I sincerely doubt many of these arrivals are net positive contributors to Britain — economically, and certainly not culturally. If you cannot speak the language of the country you are coming to, you shouldn’t be here in the first place.

It’s shocking we even have to say that out loud.

Integration starts with communication. It’s really not complicated, is it?

And we are already seeing the consequences of this.

Neighbourhoods where entire communities recreate their home cultures with no shared identity — particularly not a British one — no shared values and no shared language, particularly not the English language.

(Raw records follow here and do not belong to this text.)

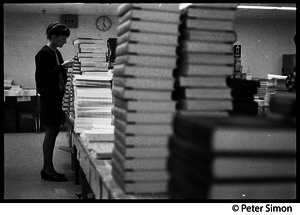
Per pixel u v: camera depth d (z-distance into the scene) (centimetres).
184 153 92
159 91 131
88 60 419
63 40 434
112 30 1089
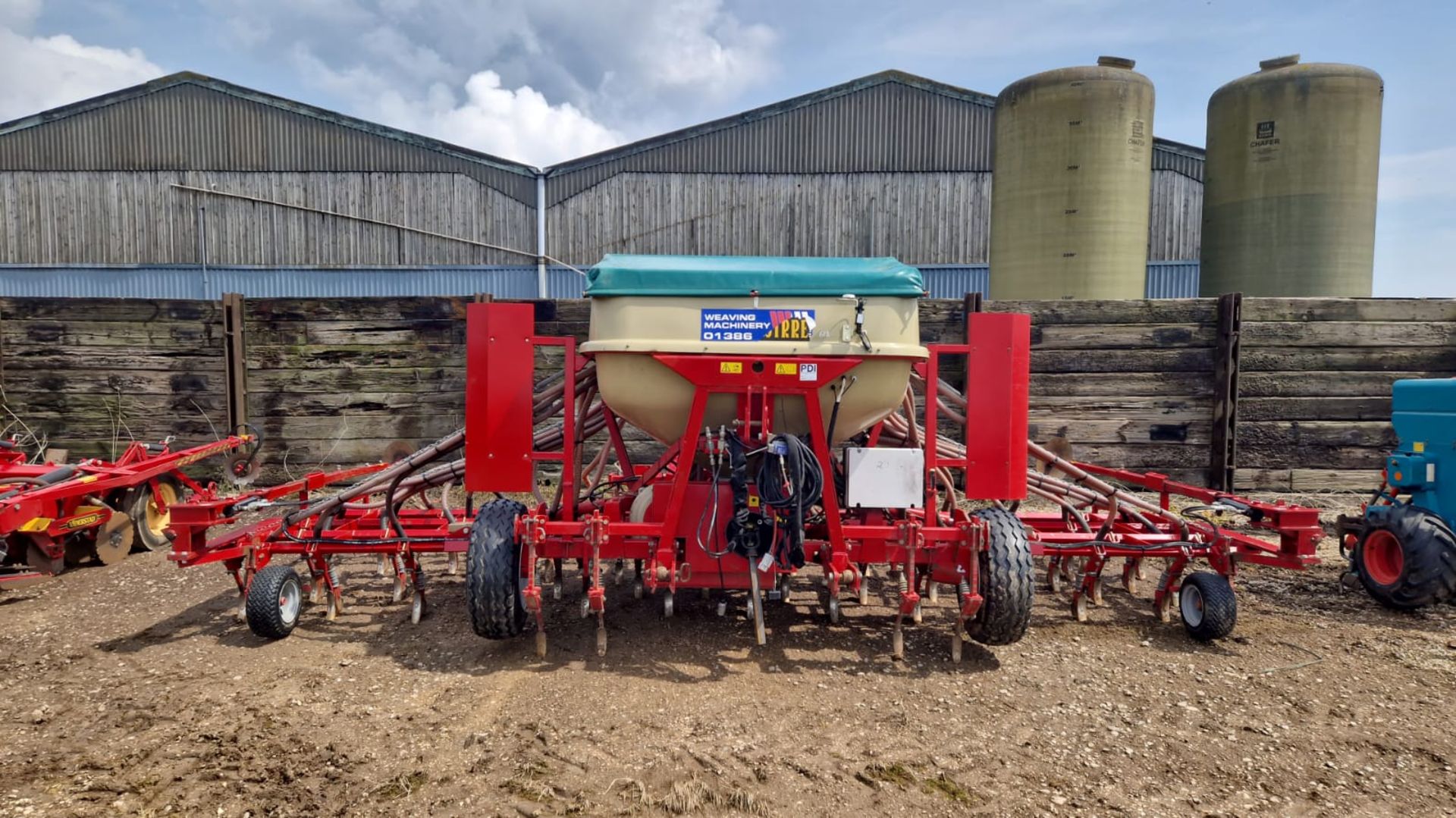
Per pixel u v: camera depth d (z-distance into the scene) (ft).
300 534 16.53
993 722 11.57
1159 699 12.47
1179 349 27.37
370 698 12.14
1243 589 18.63
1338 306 26.99
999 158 31.27
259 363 28.32
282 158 57.26
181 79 56.65
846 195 57.72
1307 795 9.77
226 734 10.91
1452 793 9.84
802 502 13.08
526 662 13.57
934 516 14.07
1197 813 9.33
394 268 57.57
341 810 9.16
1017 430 14.33
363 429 28.55
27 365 27.94
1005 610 13.23
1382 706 12.30
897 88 57.36
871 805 9.39
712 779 9.86
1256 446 27.27
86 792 9.44
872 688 12.69
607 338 13.47
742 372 13.12
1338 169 29.55
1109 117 28.73
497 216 57.67
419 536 16.17
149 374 28.25
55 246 57.16
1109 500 17.16
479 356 14.46
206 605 16.94
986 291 57.47
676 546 14.35
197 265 57.16
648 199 57.77
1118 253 29.50
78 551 20.27
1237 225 31.22
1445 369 27.02
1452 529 17.22
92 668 13.41
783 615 16.15
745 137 57.72
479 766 10.12
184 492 23.85
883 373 13.58
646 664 13.50
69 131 56.80
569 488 14.14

In my hometown of Harrow, a London borough, 63.2 per cent of pupils don’t speak English as their first language, according to the latest Department for Education figures. Quite shocking stuff, isn’t it?

In Glasgow, a recent report found one in three children do not speak English as their first language. And nationally, in England, an absurd 21.4 per cent of all pupils now have a first language other than English. In 2005, that number was just 10 per cent.

And this is not gradual change, is it? In my opinion, this is rapid transformation without preparation, without proper evaluation of people’s contribution, without cultural benefit to Britain, without economic benefit in many cases, and without a serious plan to integrate these people in the long run.

All I have to ask you, watching at home, is this: is this what you voted for?